▶ **Directive**
Rewrite the listing from its start through the line containing "time or minimizes", changing every "skill gaps" to "skill shortfalls" and leaving all else as it is. Omit the pictures.

▶ **Supplied information**
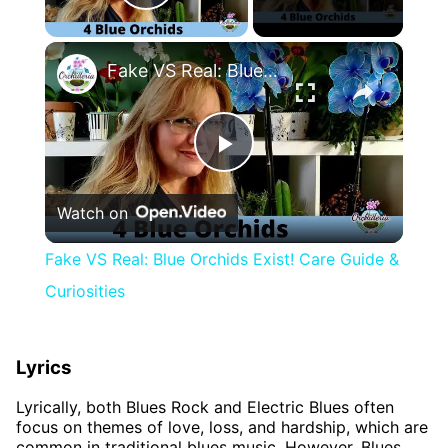
Play Video
×
Fake VS Real: Blue Orchids Exist! Care Guide & Curiosities
Play
Watch on
Video
Fake VS Real: Blue Orchids Exist! Care Guide &
Curiosities
Lyrics
Lyrically, both Blues Rock and Electric Blues often
focus on themes of love, loss, and hardship, which are
common in traditional blues music. However, Blues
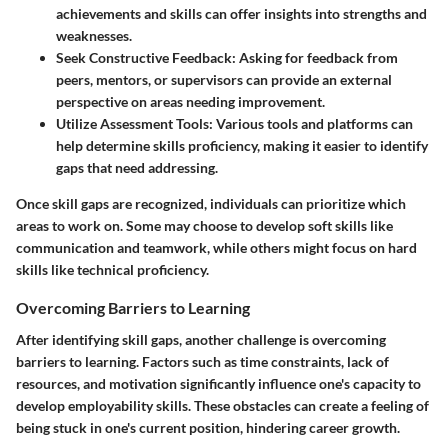
achievements and skills can offer insights into strengths and
weaknesses.
Seek Constructive Feedback
: Asking for feedback from
peers, mentors, or supervisors can provide an external
perspective on areas needing improvement.
Utilize Assessment Tools
: Various tools and platforms can
help determine skills proficiency, making it easier to identify
gaps that need addressing.
Once skill gaps are recognized, individuals can prioritize which
areas to work on. Some may choose to develop soft skills like
communication and teamwork, while others might focus on hard
skills like technical proficiency.
Overcoming Barriers to Learning
After identifying skill gaps, another challenge is overcoming
barriers to learning. Factors such as time constraints, lack of
resources, and motivation significantly influence one's capacity to
develop employability skills. These obstacles can create a feeling of
being stuck in one's current position, hindering career growth.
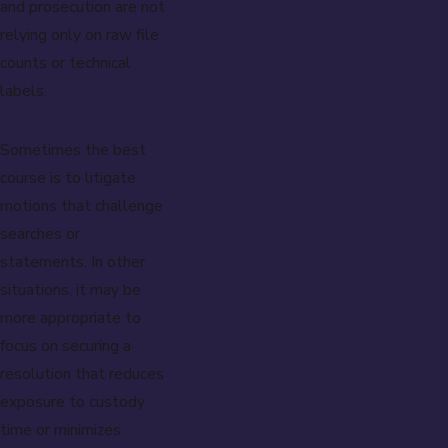
and prosecution are not
relying only on raw file
counts or technical
labels.
Sometimes the best
course is to litigate
motions that challenge
searches or
statements. In other
situations, it may be
more appropriate to
focus on securing a
resolution that reduces
exposure to custody
time or minimizes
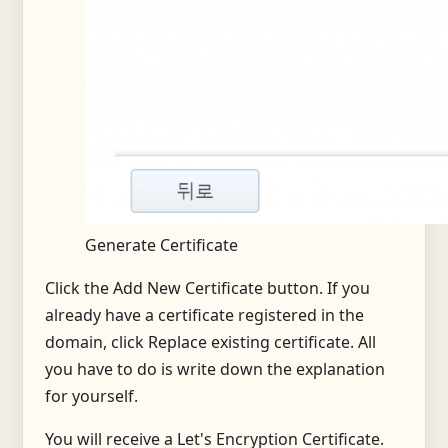
Generate Certificate
Click the Add New Certificate button. If you
already have a certificate registered in the
domain, click Replace existing certificate. All
you have to do is write down the explanation
for yourself.
You will receive a Let's Encryption Certificate.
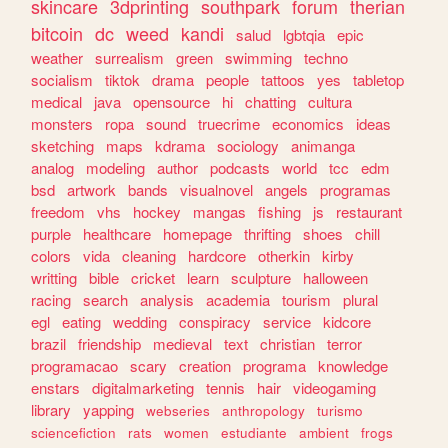
skincare
3dprinting
southpark
forum
therian
bitcoin
dc
weed
kandi
salud
lgbtqia
epic
weather
surrealism
green
swimming
techno
socialism
tiktok
drama
people
tattoos
yes
tabletop
medical
java
opensource
hi
chatting
cultura
monsters
ropa
sound
truecrime
economics
ideas
sketching
maps
kdrama
sociology
animanga
analog
modeling
author
podcasts
world
tcc
edm
bsd
artwork
bands
visualnovel
angels
programas
freedom
vhs
hockey
mangas
fishing
js
restaurant
purple
healthcare
homepage
thrifting
shoes
chill
colors
vida
cleaning
hardcore
otherkin
kirby
writting
bible
cricket
learn
sculpture
halloween
racing
search
analysis
academia
tourism
plural
egl
eating
wedding
conspiracy
service
kidcore
brazil
friendship
medieval
text
christian
terror
programacao
scary
creation
programa
knowledge
enstars
digitalmarketing
tennis
hair
videogaming
library
yapping
webseries
anthropology
turismo
sciencefiction
rats
women
estudiante
ambient
frogs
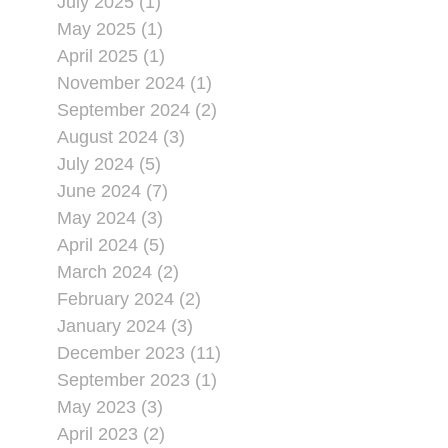
July 2025 (1)
May 2025 (1)
April 2025 (1)
November 2024 (1)
September 2024 (2)
August 2024 (3)
July 2024 (5)
June 2024 (7)
May 2024 (3)
April 2024 (5)
March 2024 (2)
February 2024 (2)
January 2024 (3)
December 2023 (11)
September 2023 (1)
May 2023 (3)
April 2023 (2)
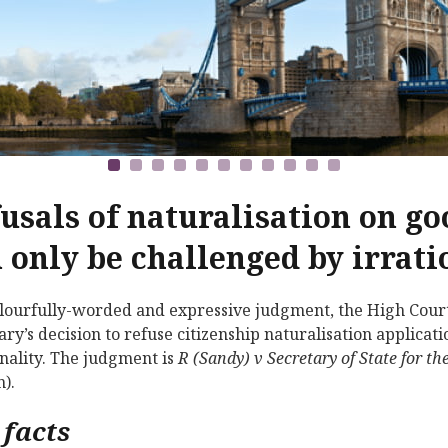
usals of naturalisation on g
 only be challenged by irrati
olourfully-worded and expressive judgment, the High Cour
ary’s decision to refuse citizenship naturalisation applica
onality. The judgment is
R (Sandy) v Secretary of State for
).
 facts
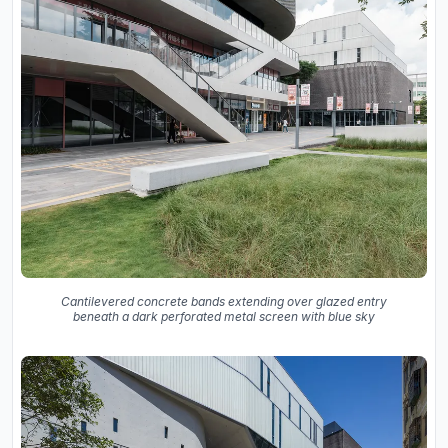
Cantilevered concrete bands extending over glazed entry
beneath a dark perforated metal screen with blue sky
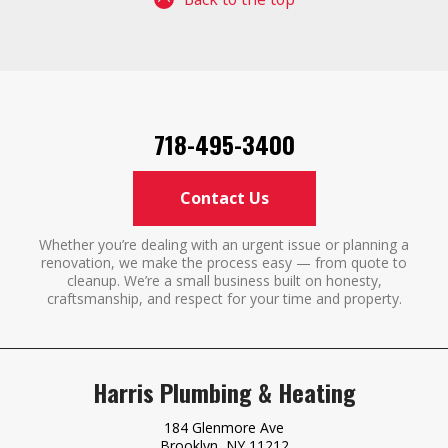
718-495-3400
Contact Us
Whether you’re dealing with an urgent issue or planning a
renovation, we make the process easy — from quote to
cleanup. We’re a small business built on honesty,
craftsmanship, and respect for your time and property.
Harris Plumbing & Heating
184 Glenmore Ave
Brooklyn, NY 11212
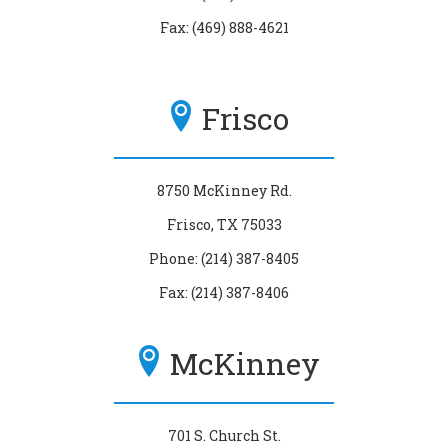
Fax: (469) 888-4621
Frisco
8750 McKinney Rd.
Frisco, TX 75033
Phone: (214) 387-8405
Fax: (214) 387-8406
McKinney
701 S. Church St.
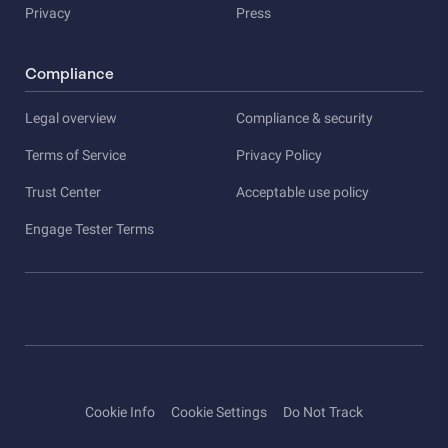
Privacy
Press
Compliance
Legal overview
Compliance & security
Terms of Service
Privacy Policy
Trust Center
Acceptable use policy
Engage Tester Terms
Cookie Info
Cookie Settings
Do Not Track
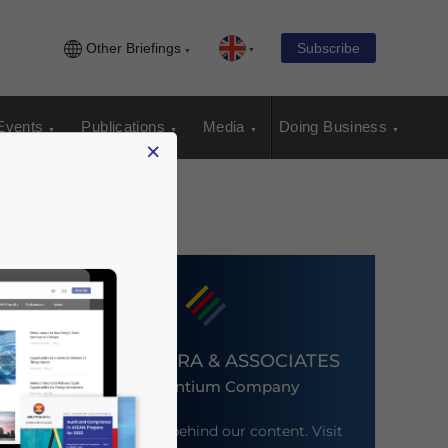
Other Briefings
Subscribe
Events
Publications
Media
Doing Business
×
DEZAN SHIRA & ASSOCIATES
An Ascentium Company
Meet the firm behind our content. Visit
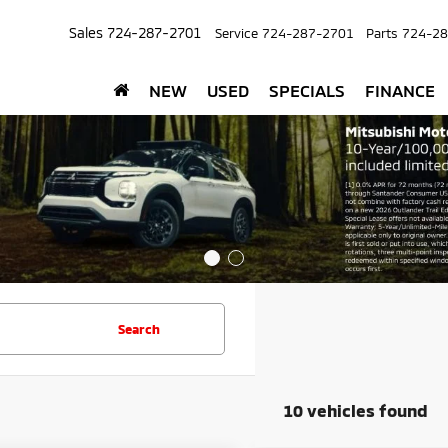
Sales
724-287-2701
Service
724-287-2701
Parts
724-28
NEW
USED
SPECIALS
FINANCE
Search
10 vehicles found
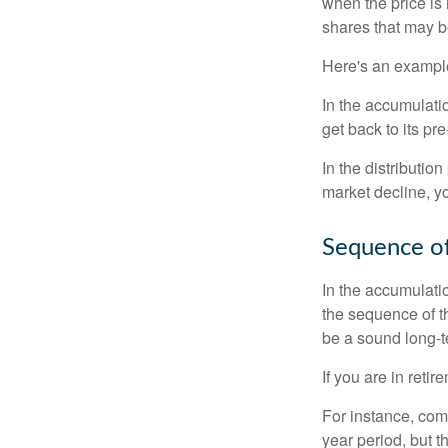
when the price is 
shares that may b
Here's an exampl
In the accumulatio
get back to its pr
In the distributio
market decline, y
Sequence of
In the accumulati
the sequence of th
be a sound long-
If you are in reti
For instance, com
year period, but 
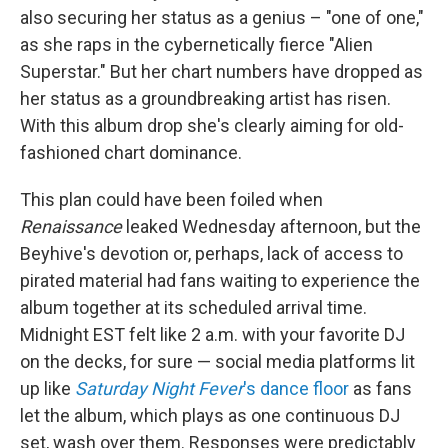
also securing her status as a genius – "one of one,"
as she raps in the cybernetically fierce "Alien
Superstar." But her chart numbers have dropped as
her status as a groundbreaking artist has risen.
With this album drop she's clearly aiming for old-
fashioned chart dominance.
This plan could have been foiled when
Renaissance
leaked Wednesday afternoon, but the
Beyhive's devotion or, perhaps, lack of access to
pirated material had fans waiting to experience the
album together at its scheduled arrival time.
Midnight EST felt like 2 a.m. with your favorite DJ
on the decks, for sure — social media platforms lit
up like
Saturday Night Fever
's dance floor
as fans
let the album, which plays as one continuous DJ
set, wash over them. Responses were predictably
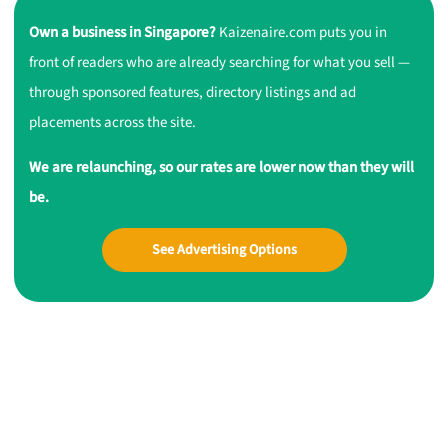
Own a business in Singapore?
Kaizenaire.com puts you in
front of readers who are already searching for what you sell —
through sponsored features, directory listings and ad
placements across the site.
We are relaunching, so our rates are lower now than they will
be.
See Advertising Options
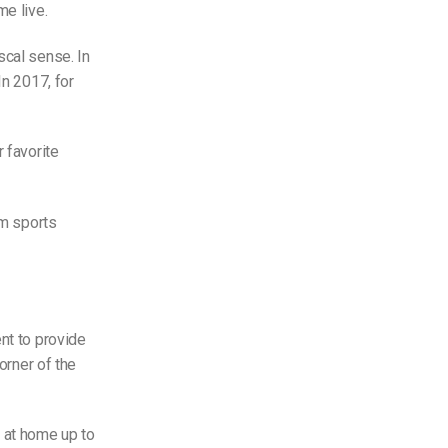
me live.
scal sense. In
 In 2017, for
 favorite
am sports
nt to provide
orner of the
 at home up to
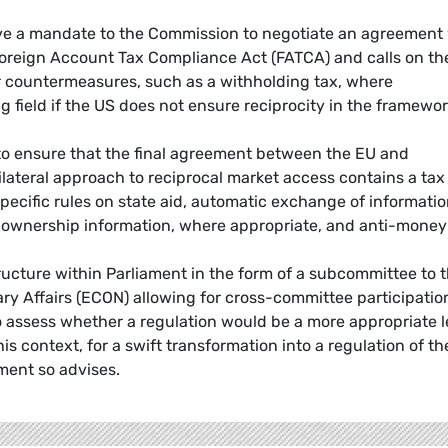
give a mandate to the Commission to negotiate an agreement
 Foreign Account Tax Compliance Act (FATCA) and calls on th
 countermeasures, such as a withholding tax, where
g field if the US does not ensure reciprocity in the framewor
to ensure that the final agreement between the EU and
ilateral approach to reciprocal market access contains a tax
ecific rules on state aid, automatic exchange of informati
al ownership information, where appropriate, and anti-money
ucture within Parliament in the form of a subcommittee to 
 Affairs (ECON) allowing for cross-committee participatio
o assess whether a regulation would be a more appropriate l
his context, for a swift transformation into a regulation of th
ment so advises.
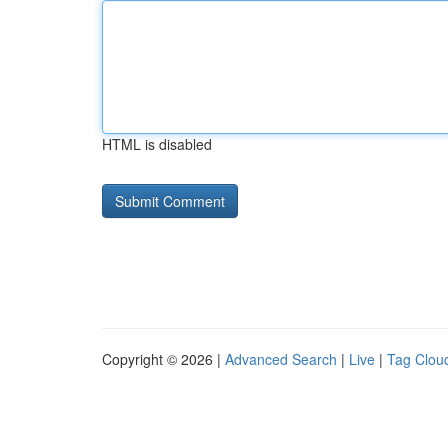
HTML is disabled
Copyright © 2026 |
Advanced Search
|
Live
|
Tag Clou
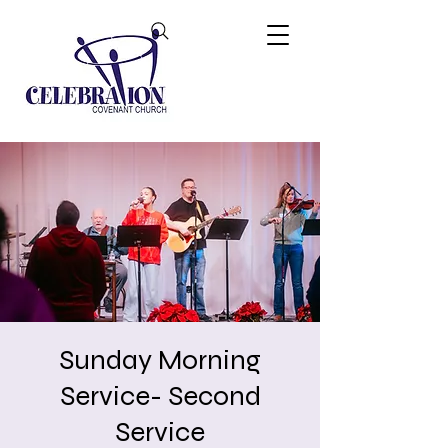
Sunday Morning
Service- Second
Service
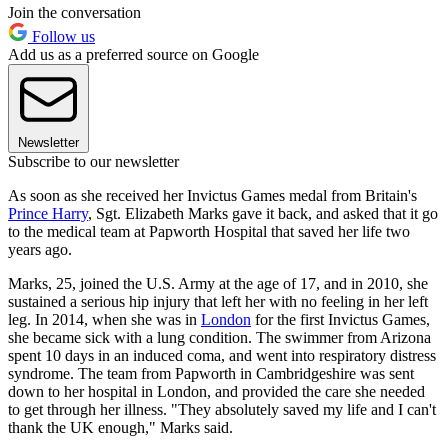
Join the conversation
Follow us
Add us as a preferred source on Google
Newsletter
Subscribe to our newsletter
As soon as she received her Invictus Games medal from Britain's
Prince Harry
, Sgt. Elizabeth Marks gave it back, and asked that it go
to the medical team at Papworth Hospital that saved her life two
years ago.
Marks, 25, joined the U.S. Army at the age of 17, and in 2010, she
sustained a serious hip injury that left her with no feeling in her left
leg. In 2014, when she was in
London
for the first Invictus Games,
she became sick with a lung condition. The swimmer from Arizona
spent 10 days in an induced coma, and went into respiratory distress
syndrome. The team from Papworth in Cambridgeshire was sent
down to her hospital in London, and provided the care she needed
to get through her illness. "They absolutely saved my life and I can't
thank the UK enough," Marks said.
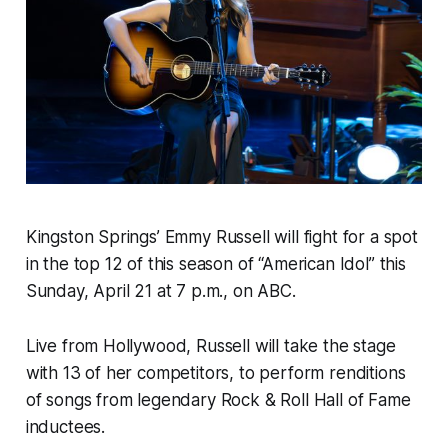
Kingston Springs’ Emmy Russell will fight for a spot
in the top 12 of this season of “American Idol” this
Sunday, April 21 at 7 p.m., on ABC.
Live from Hollywood, Russell will take the stage
with 13 of her competitors, to perform renditions
of songs from legendary Rock & Roll Hall of Fame
inductees.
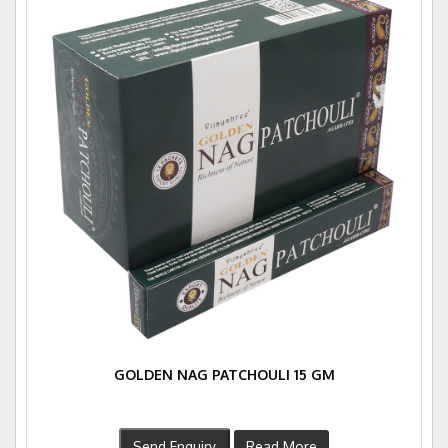
GOLDEN NAG PATCHOULI 15 GM
Send Enquiry
Read More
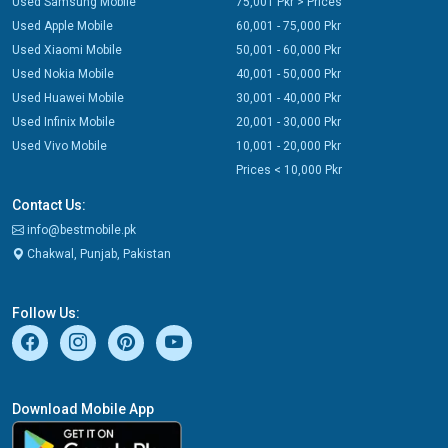
Used Samsung Mobile
75,001 Pkr > Prices
Used Apple Mobile
60,001 - 75,000 Pkr
Used Xiaomi Mobile
50,001 - 60,000 Pkr
Used Nokia Mobile
40,001 - 50,000 Pkr
Used Huawei Mobile
30,001 - 40,000 Pkr
Used Infinix Mobile
20,001 - 30,000 Pkr
Used Vivo Mobile
10,001 - 20,000 Pkr
Prices < 10,000 Pkr
Contact Us:
info@bestmobile.pk
Chakwal, Punjab, Pakistan
Follow Us:
Download Mobile App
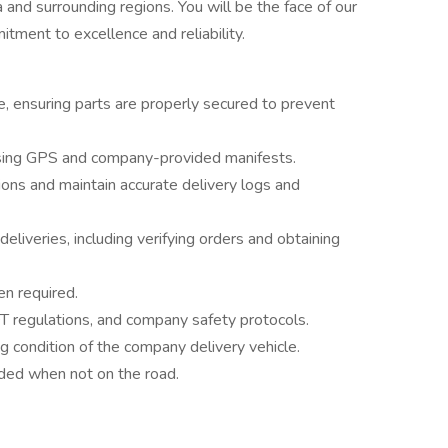
and surrounding regions. You will be the face of our
tment to excellence and reliability.
e, ensuring parts are properly secured to prevent
 using GPS and company-provided manifests.
ions and maintain accurate delivery logs and
eliveries, including verifying orders and obtaining
n required.
OT regulations, and company safety protocols.
g condition of the company delivery vehicle.
eded when not on the road.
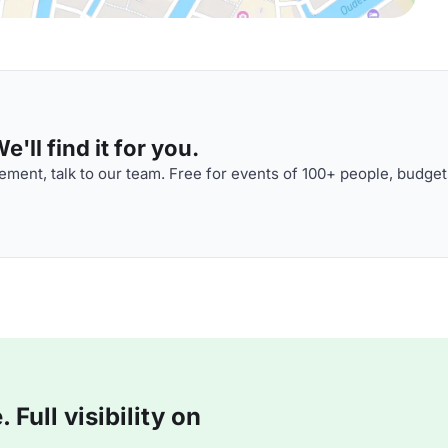
'll find it for you.
ment, talk to our team. Free for events of 100+ people, budget
Full visibility on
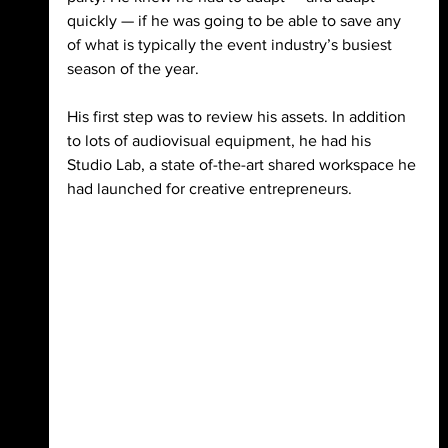
quickly — if he was going to be able to save any 
of what is typically the event industry’s busiest 
season of the year. 
His first step was to review his assets. In addition 
to lots of audiovisual equipment, he had his 
Studio Lab, a state of-the-art shared workspace he 
had launched for creative entrepreneurs. 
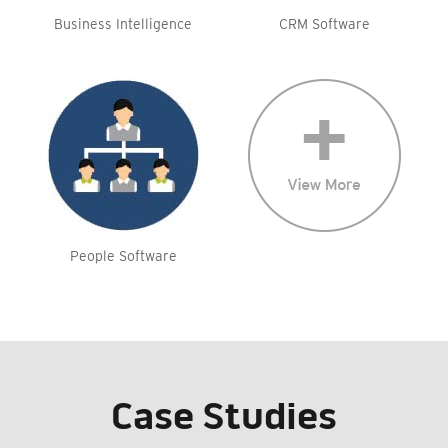
Business Intelligence
CRM Software
People Software
Case Studies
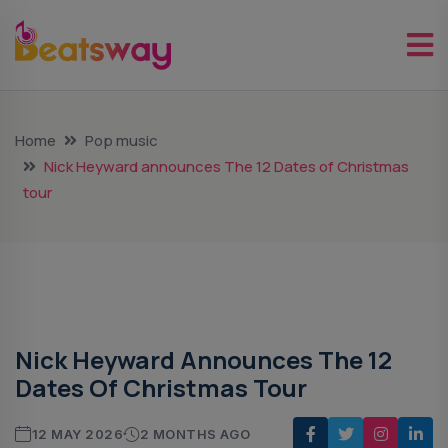
Home
Pop music
Nick Heyward announces The 12 Dates of Christmas
tour
Pop Music
Nick Heyward Announces The 12
Dates Of Christmas Tour
12 MAY 2026
2 MONTHS AGO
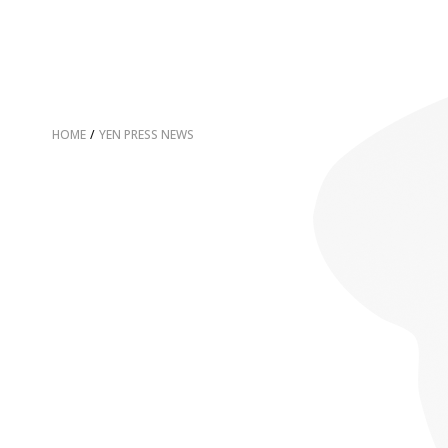
HOME
/
YEN PRESS NEWS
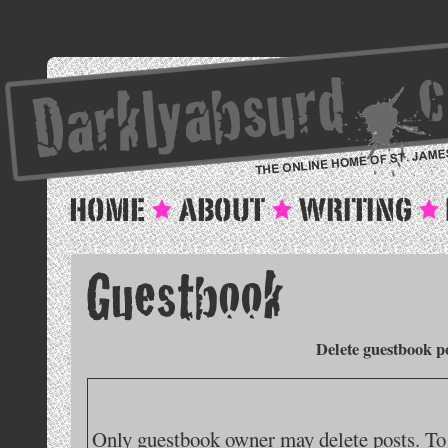
Delete guestbook p
Only guestbook owner may delete posts. To 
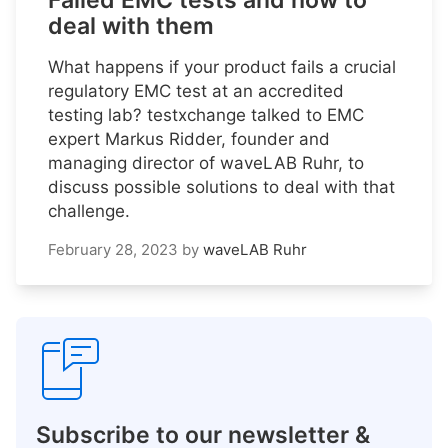
Failed EMC tests and how to
deal with them
What happens if your product fails a crucial
regulatory EMC test at an accredited
testing lab? testxchange talked to EMC
expert Markus Ridder, founder and
managing director of waveLAB Ruhr, to
discuss possible solutions to deal with that
challenge.
February 28, 2023
by
waveLAB Ruhr
Subscribe to our newsletter &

▶ **Task response**
Play Video
×
Fake VS Real: Blue Orchids Exist! Care Guide & Curiosities
Play
Watch on
Video
Fake VS Real: Blue Orchids Exist! Care Guide &
Curiosities
Lyrics
Lyrically, both Blues Rock and Electric Blues often
focus on themes of love, loss, and hardship, which are
common in traditional blues music. However, Blues
achievements and skills can offer insights into strengths and
weaknesses.
Seek Constructive Feedback
: Asking for feedback from
peers, mentors, or supervisors can provide an external
perspective on areas needing improvement.
Utilize Assessment Tools
: Various tools and platforms can
help determine skills proficiency, making it easier to identify
gaps that need addressing.
Once skill shortfalls are recognized, individuals can prioritize which
areas to work on. Some may choose to develop soft skills like
communication and teamwork, while others might focus on hard
skills like technical proficiency.
Overcoming Barriers to Learning
After identifying skill shortfalls, another challenge is overcoming
barriers to learning. Factors such as time constraints, lack of
resources, and motivation significantly influence one's capacity to
develop employability skills. These obstacles can create a feeling of
being stuck in one's current position, hindering career growth.
and prosecution are not
relying only on raw file
counts or technical
labels.
Sometimes the best
course is to litigate
motions that challenge
searches or
statements. In other
situations, it may be
more appropriate to
focus on securing a
resolution that reduces
exposure to custody
time or minimizes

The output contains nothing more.